Stadtallendorf. Nachdem sich die Sanierung der Herrenwaldkaserne in Stadtallendorf durch die Insolvenz einer Baufirma verzögert hatte, musste der für Juni geplante Umzug des Stabes der Division Spezielle Operationen (DSO) verschoben werden. Jetzt steht der Umzugstermin fest. Major Markus Herholt, Pressesprecher der Division in Regensburg, bestätigte am Mittwoch, dass der 350 Mann starke Stab der DSO im September seine Koffer packt und die Zelte in Regensburg abbricht. Im Vorfeld hatte es viele Diskussionen um den Abzug der DSO aus Regensburg gegeben.

Hans Schaidinger, Oberbürgermeister der 130.000-Einwohner-Stadt, kämpfte sechs Jahre lang gegen den Abzug der DSO aus seiner Stadt. Nach Informationen der Mittelbayerischen Zeitung hält Schaidinger die Verlegung der DSO von Regensburg nach Stadtallendorf für betriebswirtschaftlich wenig sinnvoll. Für ihn ist Stadtallendorf „hessische Wüste“, ohne ein Krankenhaus und weiterführende Schulen. Nach einer Pressekonferenz in dieser Woche zog Schaidinger einen Schlussstrich. Bundesverteidigungsminister Karl-Theodor zu Guttenberg hatte dem Oberbürgermeister mitgeteilt, dass das Verteidigungsministerium die Entscheidung nicht mehr revidieren werde.
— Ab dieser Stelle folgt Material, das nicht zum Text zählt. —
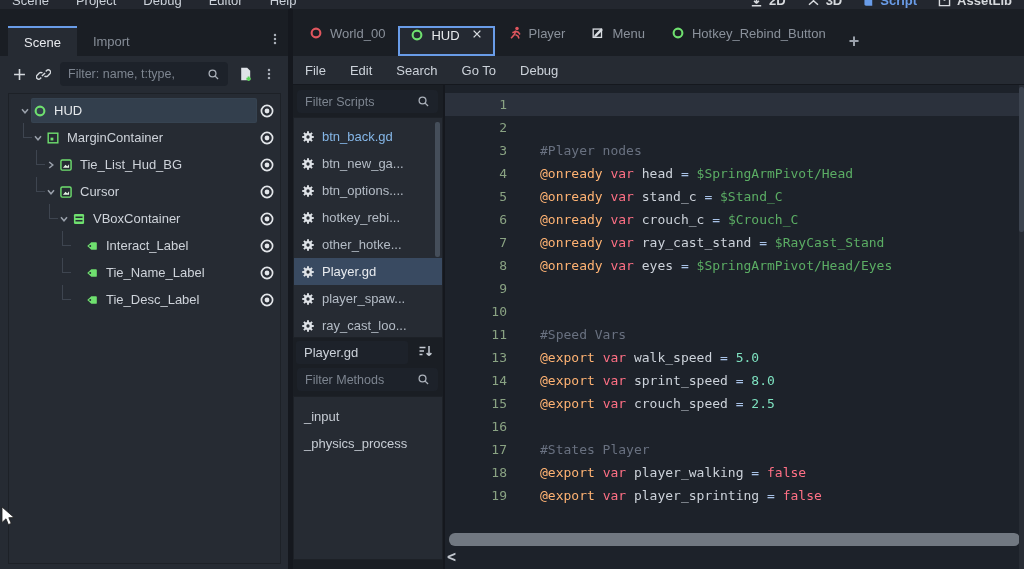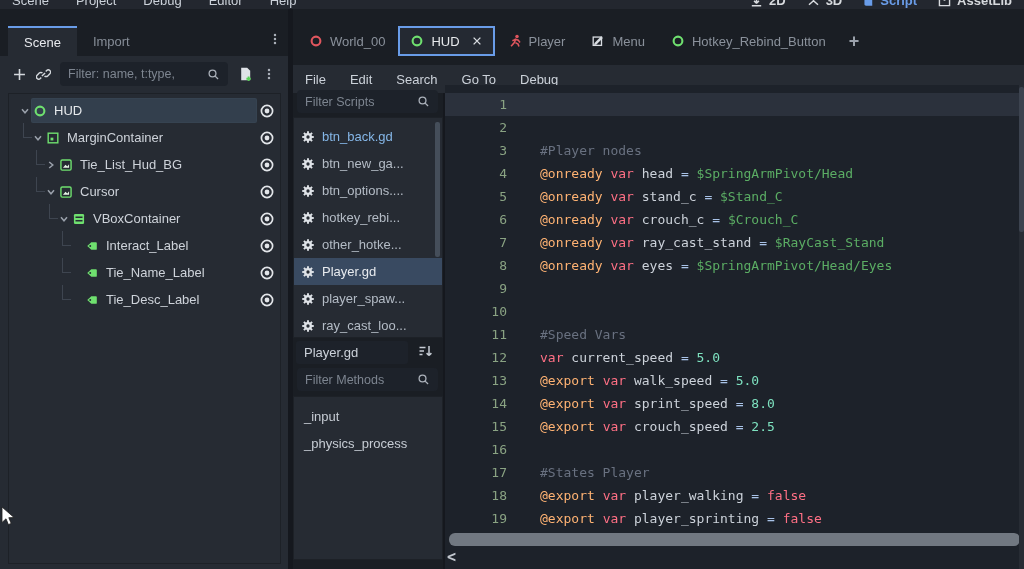"World_00" .scene-tab { align-items: center -> flex-start }
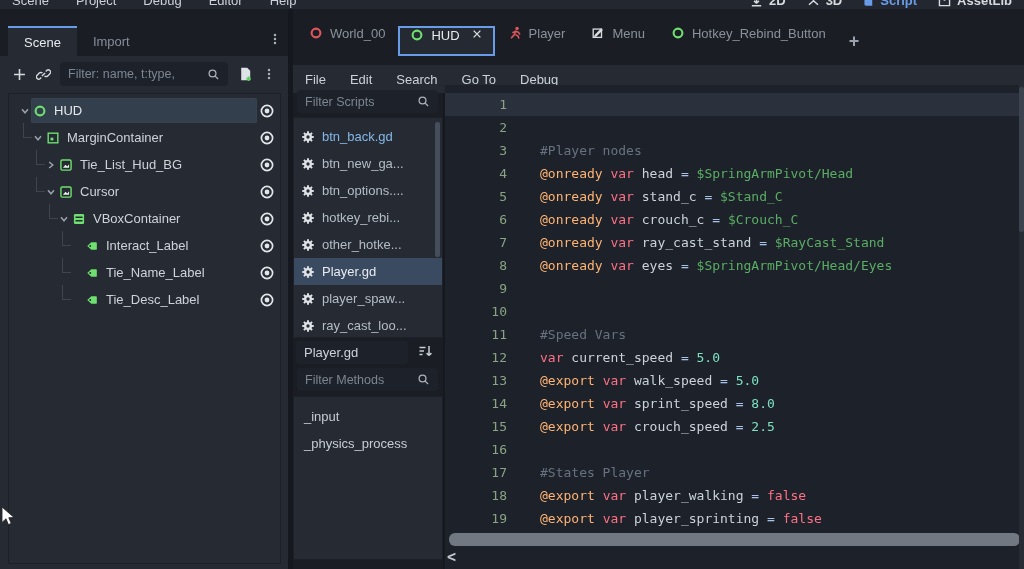"File" .menubar { margin-top: 9px -> none }
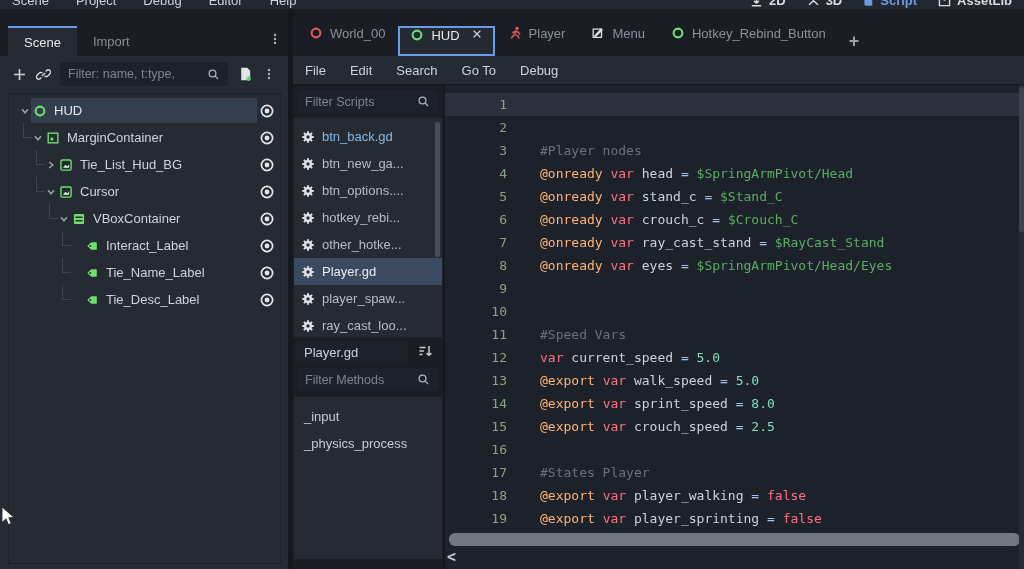"12" div.code-line { html: <div><span>12</span><span><span>var</span><span> current_speed </span><span>=</span><span> </span><span>5.0</span></span></div> -> none }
Der Umzug des DSO-Stabes soll innerhalb von zwei Wochen abgewickelt werden. „Damit die Einsatzbereitschaft sichergestellt ist, wird das Lagezentrum während des Umzuges parallel betrieben“, sagte Herholt und erklärte, dass die DSO im Fall einer Krisensituation Einsatzbereit bleiben muss. Die DSO kommt unter anderem zum Zuge, wenn deutsche Staatsbürger im Ausland aus Notsituationen evakuiert werden müssen. Im Vergleich zu den Einsätzen der DSO wird der Umzug relativ unspektakulär verlaufen. „Die Bundeswehr beauftragt ein ziviles Umzugsunternehmen. Vorwiegend geht es um Büromaterial, Akten und Computer“, sagte Herholt.